There is a problem with interstate movement of cannabis, much of it grown in CO for other states, where it is treated by the cops like meth. We have been watching this situation devolve into a cops and robbers show with growers from OK and NE renting homes, growing buds and then shipping them back home for profit. CO should sue those states for allowing residents to come here and break the law. These out of state ganja-preneurs are creating a huge problem that is being addressed by tightening the regulations on home growers. I would like to run a garden with a few dozen plants once a year, make enough cannabis oil to last a while, then shut it down until I run low again. But, thanks to limits on plant count and the threat of a SWAT team visit, I won't exceed the plant limit or other laws, simply because of the risk of inadvertently breaking a law with severe penalties.

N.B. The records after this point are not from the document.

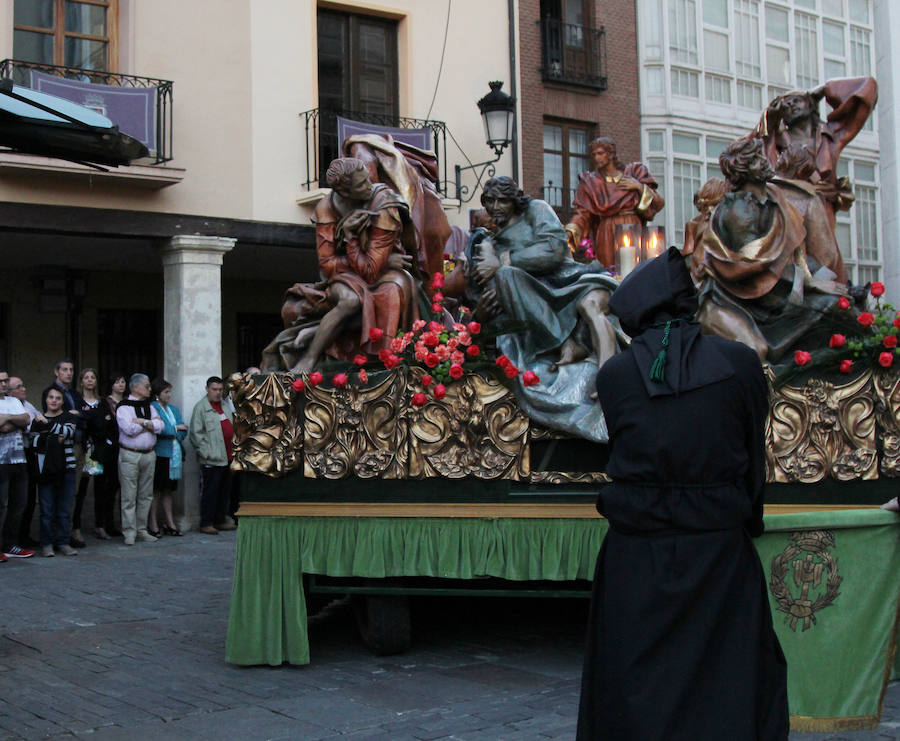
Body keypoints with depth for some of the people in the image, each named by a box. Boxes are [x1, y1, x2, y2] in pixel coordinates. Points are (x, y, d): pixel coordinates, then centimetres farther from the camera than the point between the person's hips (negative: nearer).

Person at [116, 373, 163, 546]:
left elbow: (159, 426, 0)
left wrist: (140, 421, -11)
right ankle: (129, 532, 0)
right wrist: (150, 423, -6)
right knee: (129, 496, -4)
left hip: (149, 454, 6)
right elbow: (129, 429, -19)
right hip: (129, 455, -6)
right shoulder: (123, 407, -5)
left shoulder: (149, 407, 14)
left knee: (146, 495, 9)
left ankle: (141, 530, 17)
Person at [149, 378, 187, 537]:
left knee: (168, 490, 11)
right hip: (159, 454, -6)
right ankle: (153, 524, 2)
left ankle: (170, 523, 14)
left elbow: (184, 432, 11)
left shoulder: (174, 409, 17)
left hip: (173, 454, 6)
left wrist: (170, 432, -7)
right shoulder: (152, 408, -7)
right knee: (156, 490, -3)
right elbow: (160, 429, -18)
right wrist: (177, 428, -3)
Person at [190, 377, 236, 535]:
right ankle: (206, 523, 2)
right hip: (211, 459, -8)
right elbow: (196, 433, -10)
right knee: (209, 491, -4)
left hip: (227, 457, 8)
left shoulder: (225, 407, 18)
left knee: (224, 490, 12)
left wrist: (234, 449, 17)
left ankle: (220, 520, 21)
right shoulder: (201, 407, -6)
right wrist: (206, 452, -15)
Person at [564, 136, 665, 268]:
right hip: (607, 235, 0)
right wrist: (570, 231, -15)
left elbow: (659, 204, 9)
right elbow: (583, 213, 2)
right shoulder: (590, 182, 12)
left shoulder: (634, 172, 11)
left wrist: (640, 187, -5)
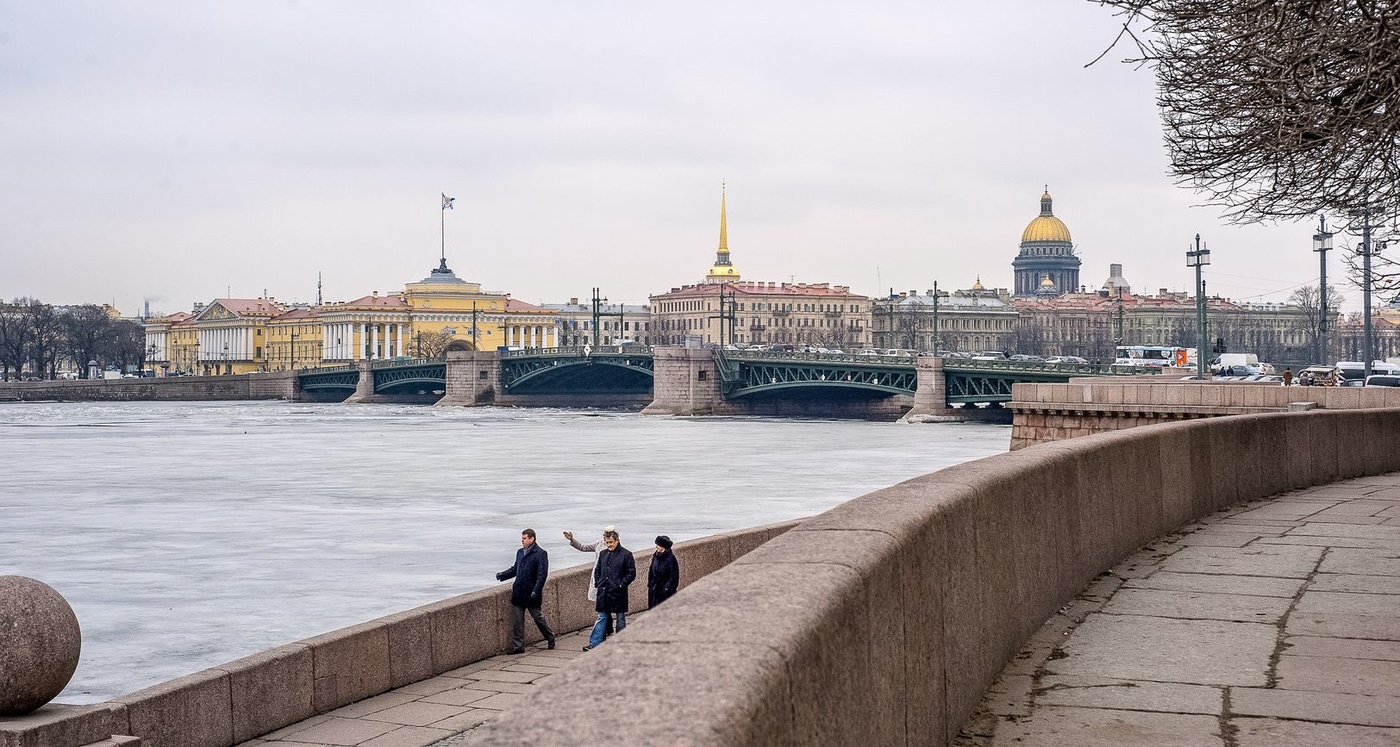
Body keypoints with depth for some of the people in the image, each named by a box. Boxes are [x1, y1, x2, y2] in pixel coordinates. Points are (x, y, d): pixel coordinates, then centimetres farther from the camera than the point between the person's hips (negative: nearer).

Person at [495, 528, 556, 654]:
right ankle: (517, 646, 8)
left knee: (537, 616, 4)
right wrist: (502, 575, 6)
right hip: (518, 592, 6)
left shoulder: (540, 554, -9)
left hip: (531, 593, -6)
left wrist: (536, 591, -21)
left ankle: (550, 638, 26)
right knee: (517, 620, 4)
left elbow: (542, 574, -14)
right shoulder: (520, 552, 14)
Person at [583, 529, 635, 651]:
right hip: (603, 593, 4)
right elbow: (597, 570, 19)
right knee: (601, 618, 5)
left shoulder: (626, 554, -6)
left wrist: (621, 585, -13)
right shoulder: (603, 554, 10)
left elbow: (631, 574, -7)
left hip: (618, 593, -4)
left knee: (621, 618, 7)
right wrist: (598, 584, 6)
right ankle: (594, 643, 3)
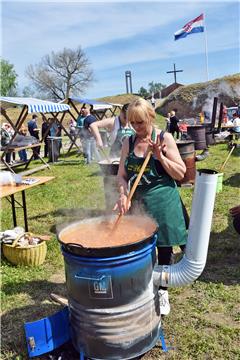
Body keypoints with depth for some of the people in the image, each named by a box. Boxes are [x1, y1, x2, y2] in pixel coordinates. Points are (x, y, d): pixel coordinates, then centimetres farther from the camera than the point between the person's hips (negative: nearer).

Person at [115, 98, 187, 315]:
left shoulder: (164, 138, -6)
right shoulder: (129, 142, 3)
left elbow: (181, 173, -7)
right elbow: (122, 175, 4)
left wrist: (160, 156, -20)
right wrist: (123, 195, -14)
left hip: (163, 202, -2)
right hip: (137, 202, 2)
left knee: (164, 249, 8)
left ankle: (162, 292, 28)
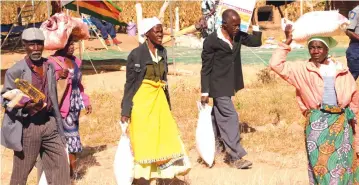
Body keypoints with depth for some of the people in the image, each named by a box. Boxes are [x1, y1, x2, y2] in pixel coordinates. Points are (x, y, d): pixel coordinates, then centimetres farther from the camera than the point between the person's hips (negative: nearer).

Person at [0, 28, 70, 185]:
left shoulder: (49, 67, 8)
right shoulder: (16, 71, -8)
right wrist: (26, 106, -24)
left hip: (49, 123, 5)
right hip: (27, 126, -5)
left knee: (61, 166, 4)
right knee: (21, 172, 6)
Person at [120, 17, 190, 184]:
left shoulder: (162, 52, 7)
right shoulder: (136, 54, -11)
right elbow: (129, 83, -8)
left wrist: (167, 104, 15)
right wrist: (125, 110, -9)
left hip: (159, 100, 6)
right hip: (142, 101, -6)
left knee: (165, 138, 5)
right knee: (143, 142, 1)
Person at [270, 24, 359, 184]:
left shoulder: (341, 70, 5)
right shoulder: (302, 70, 2)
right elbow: (276, 64, -9)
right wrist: (287, 42, -8)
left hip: (342, 122, 2)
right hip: (317, 123, -2)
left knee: (343, 163, 7)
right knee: (320, 163, 0)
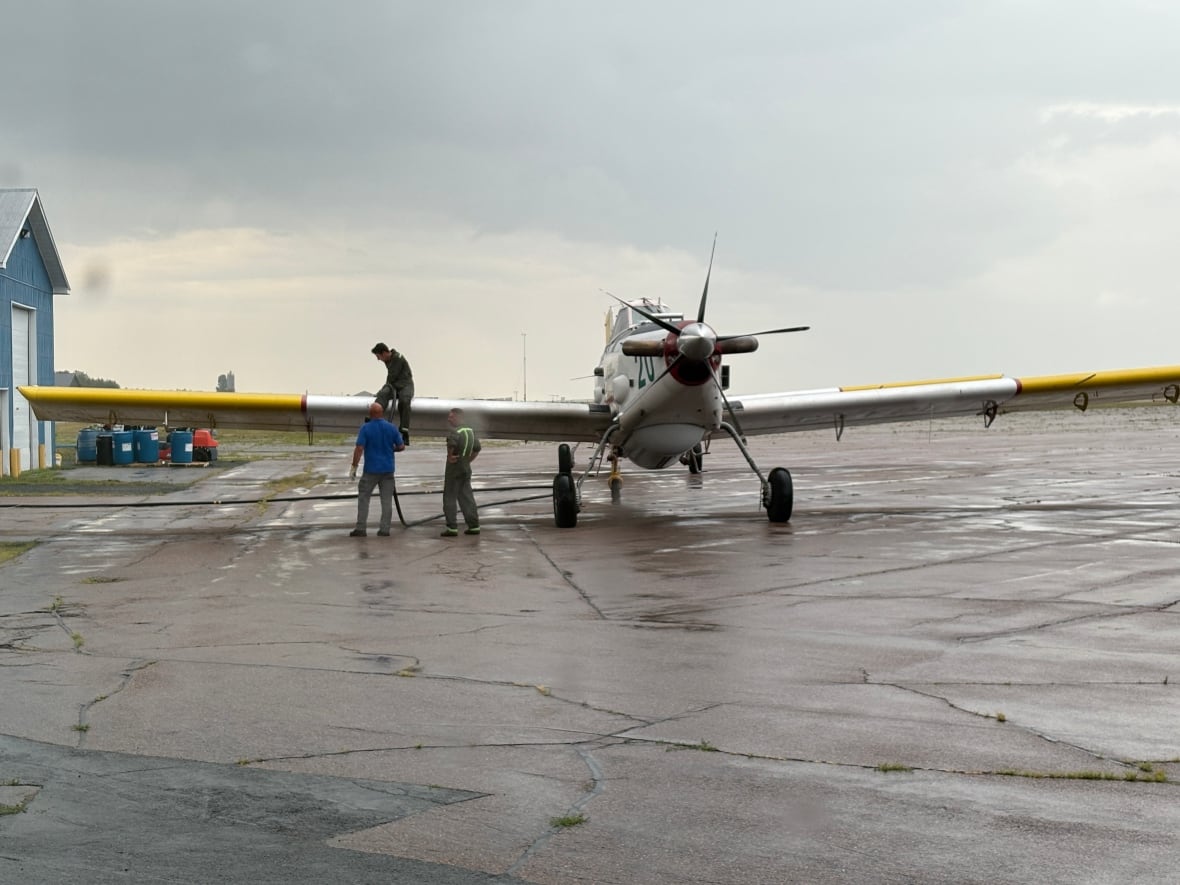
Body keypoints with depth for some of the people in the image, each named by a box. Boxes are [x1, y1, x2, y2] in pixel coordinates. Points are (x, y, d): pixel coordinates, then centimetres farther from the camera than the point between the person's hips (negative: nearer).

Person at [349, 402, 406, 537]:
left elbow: (359, 449, -15)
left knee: (363, 497, 6)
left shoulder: (366, 428, -10)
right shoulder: (391, 428, 0)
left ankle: (361, 528, 2)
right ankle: (385, 529, 4)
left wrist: (353, 467, -9)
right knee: (387, 499, 6)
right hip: (387, 469, 3)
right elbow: (401, 446, 4)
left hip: (371, 469, -3)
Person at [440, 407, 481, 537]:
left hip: (454, 468, -8)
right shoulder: (471, 431, 11)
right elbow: (477, 449, 20)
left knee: (449, 498, 0)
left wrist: (450, 456, -20)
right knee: (467, 497, 12)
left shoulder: (454, 432, -16)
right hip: (466, 468, 8)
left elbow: (452, 444, -36)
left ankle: (452, 527, -2)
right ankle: (474, 526, 11)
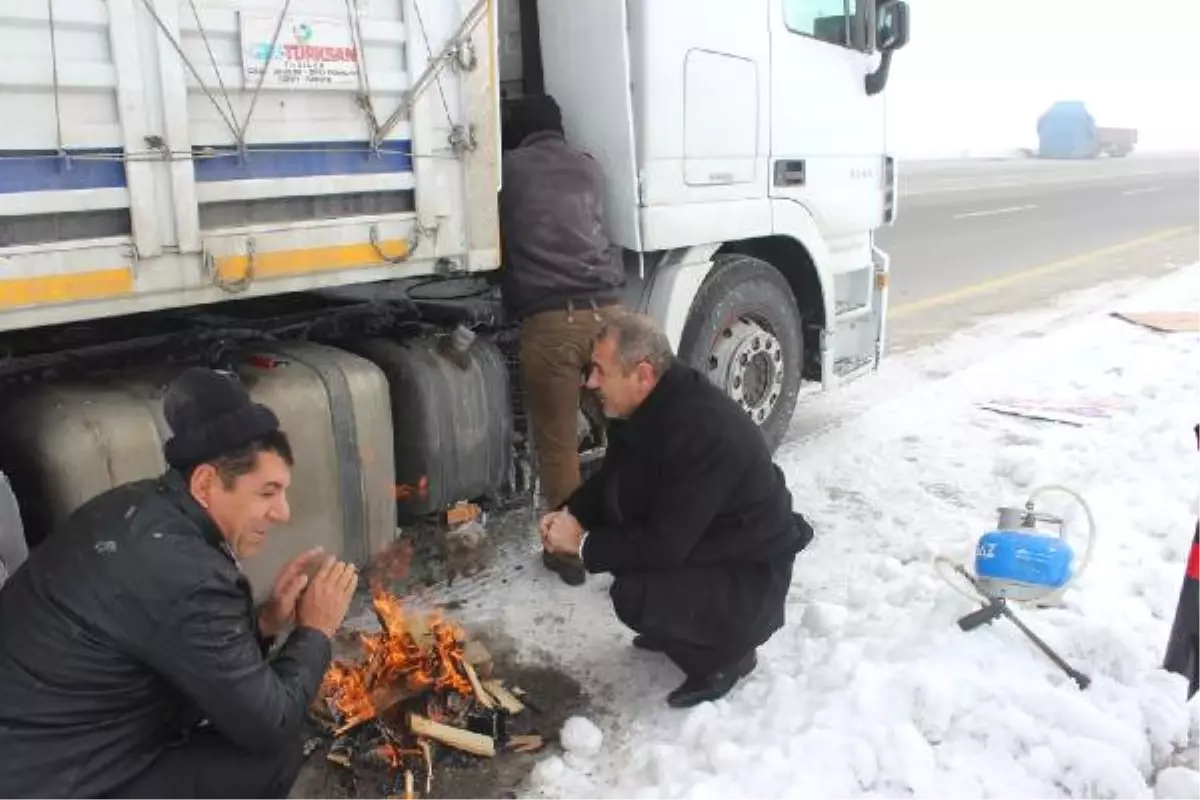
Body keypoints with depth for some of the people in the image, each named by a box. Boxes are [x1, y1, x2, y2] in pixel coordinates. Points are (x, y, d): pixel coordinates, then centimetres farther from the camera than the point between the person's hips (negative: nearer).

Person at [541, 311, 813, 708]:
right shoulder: (654, 404, -5)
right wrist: (572, 514, -8)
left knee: (634, 597, -28)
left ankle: (727, 653, 2)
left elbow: (664, 545, -30)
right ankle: (678, 625, 17)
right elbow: (611, 478, 9)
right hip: (696, 545, 9)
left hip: (751, 577, -9)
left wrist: (583, 544, -19)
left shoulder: (703, 431, -33)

While I understand the need to make a living, it has been difficult to see the progress that CO has made be screwed up by people on both sides of this ongoing DEA battle over cannabis. We can have legal cannabis sooner if we can just knock off the crazy drug war activities. Giving the police a target, by running a black market sales operation, is not helping. My hope is that cannabis can become entirely legal, "regulated like tomatoes", after a while of being sold thru dispensaries and home grown, after being demonstrated to be non-harmful and actually beneficial for consumers. The culture of the underground market is not where cannabis belongs. As the profits diminish for the underground market because of the price reductions (oversupply), we may see some relief from law enforcement's overly aggressive stance, but this will take time. The retail prices are now running under $100 an ounce, just check the latest Westword. The notion of high quality cannabis drawing a higher price, to keep the underground business alive, is fading fast as commercial growers are improving quality and yields. https://weedmaps.com/deals

 

I wonder how many of the interstate risk-takers are simply buying from CO dispensaries? The people in illegal states should be working to change their laws (and politicians), not the laws in another state, where it is none of their fucking business.